Os casos de Gleison Bremer e Roger Ibañez apresentam semelhanças em alguns aspectos. Ambos tiveram pouca exposição no Brasil, o que ajuda a explicar a surpresa de parte dos torcedores com suas convocações.
O primeiro foi promovido ao futebol profissional do Atlético-MG em 2017 e atuou até 2018, período em que disputou 33 partidas. Já o segundo iniciou por equipes de menor expressão no início da carreira, mas integrou as categorias de base do Fluminense, clube no qual atuou como profissional entre 2018 e 2019, com 39 jogos ao todo. Além disso, ambos são zagueiros destros, mas com capacidade para atuar com eficiência pelo lado esquerdo da defesa.
Em 2018, Bremer chegou ao Torino, onde se destacou por quatro anos, até ser contratado pela rival Juventus em 2022, clube que defende até hoje. Ele já foi eleito o melhor zagueiro do país na temporada 2021/22, ainda pelo Granata, e integrou a seleção ideal da liga nacional italiana em três oportunidades.
Qualidades como força física e domínio no jogo aéreo foram determinantes para que ele se consolidasse como um dos principais zagueiros brasileiros no futebol europeu nesta década. Bremer tem contrato com a Vecchia Signora até 2028, entidade a qual conta com total confiança do elenco e é considerado um pilar fundamental no sistema defensivo da equipe comandada por Luciano Spalletti.
Com cinco exibições pela Seleção no currículo, já é um nome experiente em termos de Copa do Mundo, por participar da última edição, em 2022. Hoje, aos 28 anos, volta a se credenciar como uma peça importante, caso consiga se manter em boas condições físicas até a disputa do próximo Mundial. O zagueiro volta a vestir a camisa verde e amarela após quase dois anos desde a última convocação e comemorou a oportunidade.
— É uma enorme felicidade voltar à seleção brasileira quase dois anos depois. Passei momentos muito difíceis, uma lesão grave no joelho e depois mais uma cirurgia no menisco, mas a esperança de voltar à seleção e de lutar por uma vaga na Copa do Mundo sempre esteve ali. Vou honrar essa camisa, a maior do mundo, com toda a minha força, trabalho e paixão. Obrigado, Brasil — disse Bremer.

Ibañez, por sua vez, também escolheu a Itália para dar os primeiros passos no futebol europeu, inicialmente pela Atalanta, em 2019, mas foi na Roma que ganhou espaço, primeiro por empréstimo e, posteriormente, em definitivo, a partir de 2021.

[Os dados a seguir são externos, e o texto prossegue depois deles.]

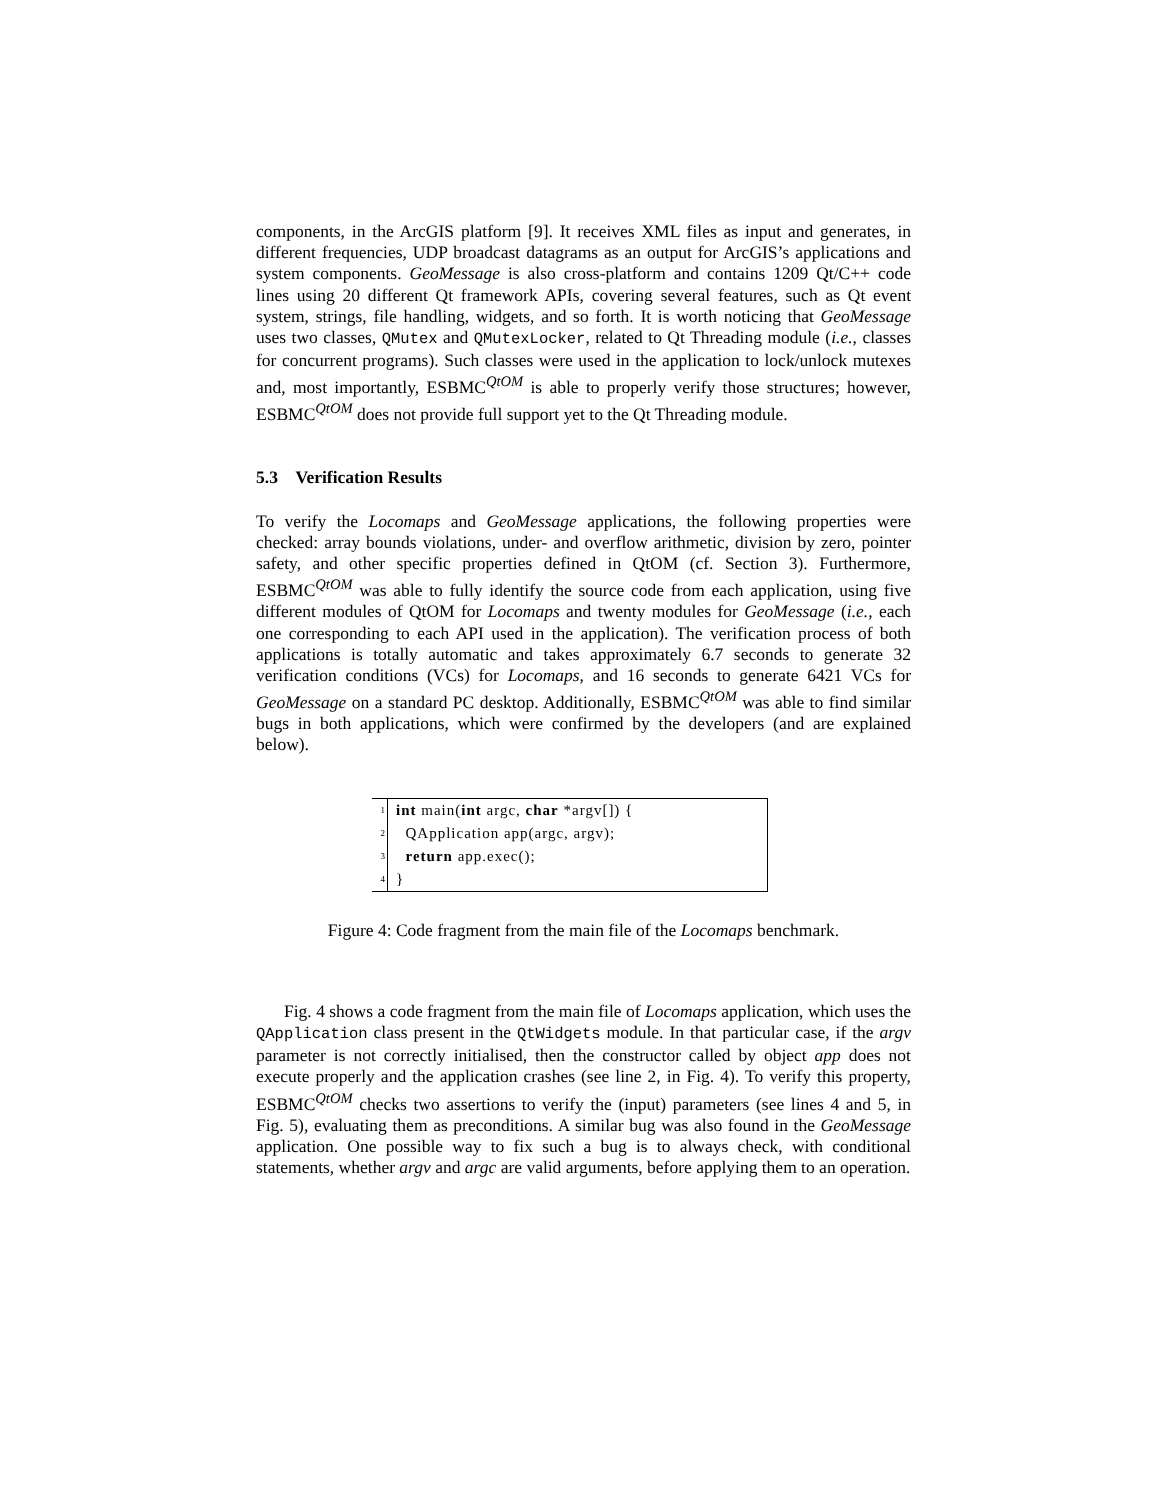components, in the ArcGIS platform [9]. It receives XML files as input and generates, in different frequencies, UDP broadcast datagrams as an output for ArcGIS’s applications and system components. GeoMessage is also cross-platform and contains 1209 Qt/C++ code lines using 20 different Qt framework APIs, covering several features, such as Qt event system, strings, file handling, widgets, and so forth. It is worth noticing that GeoMessage uses two classes, QMutex and QMutexLocker, related to Qt Threading module (i.e., classes for concurrent programs). Such classes were used in the application to lock/unlock mutexes and, most importantly, ESBMC<sup>QtOM</sup> is able to properly verify those structures; however, ESBMC<sup>QtOM</sup> does not provide full support yet to the Qt Threading module.
5.3 Verification Results
To verify the Locomaps and GeoMessage applications, the following properties were checked: array bounds violations, under- and overflow arithmetic, division by zero, pointer safety, and other specific properties defined in QtOM (cf. Section 3). Furthermore, ESBMC<sup>QtOM</sup> was able to fully identify the source code from each application, using five different modules of QtOM for Locomaps and twenty modules for GeoMessage (i.e., each one corresponding to each API used in the application). The verification process of both applications is totally automatic and takes approximately 6.7 seconds to generate 32 verification conditions (VCs) for Locomaps, and 16 seconds to generate 6421 VCs for GeoMessage on a standard PC desktop. Additionally, ESBMC<sup>QtOM</sup> was able to find similar bugs in both applications, which were confirmed by the developers (and are explained below).
| 1 | int main( int argc, char *argv[]) { |
| 2 | QApplication app(argc, argv); |
| 3 | return app.exec(); |
| 4 | } |
Figure 4: Code fragment from the main file of the Locomaps benchmark.
Fig. 4 shows a code fragment from the main file of Locomaps application, which uses the QApplication class present in the QtWidgets module. In that particular case, if the argv parameter is not correctly initialised, then the constructor called by object app does not execute properly and the application crashes (see line 2, in Fig. 4). To verify this property, ESBMC<sup>QtOM</sup> checks two assertions to verify the (input) parameters (see lines 4 and 5, in Fig. 5), evaluating them as preconditions. A similar bug was also found in the GeoMessage application. One possible way to fix such a bug is to always check, with conditional statements, whether argv and argc are valid arguments, before applying them to an operation.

No clube, conquistou a Conference League na temporada 2021/22. Em agosto de 2023, aceitou proposta do Al-Ahli e deixou o futebol europeu ainda jovem, onde atua até hoje; pelo clube saudita, foi campeão da Supercopa da Arábia de 2025 e da Champions League Elite de 2024/25, além de ser apontado como um dos melhores jogadores de sua posição no país pela imprensa local.
Com 1,85 m de altura, trata-se de um defensor móvel, caracterizado pela velocidade — sobretudo em comparação a outros jogadores da posição — e pela qualidade na saída de bola desde a linha defensiva. O zagueiro não era convocado para a Seleção desde 2023 e, aos 27 anos, soma três partidas pela equipe nacional.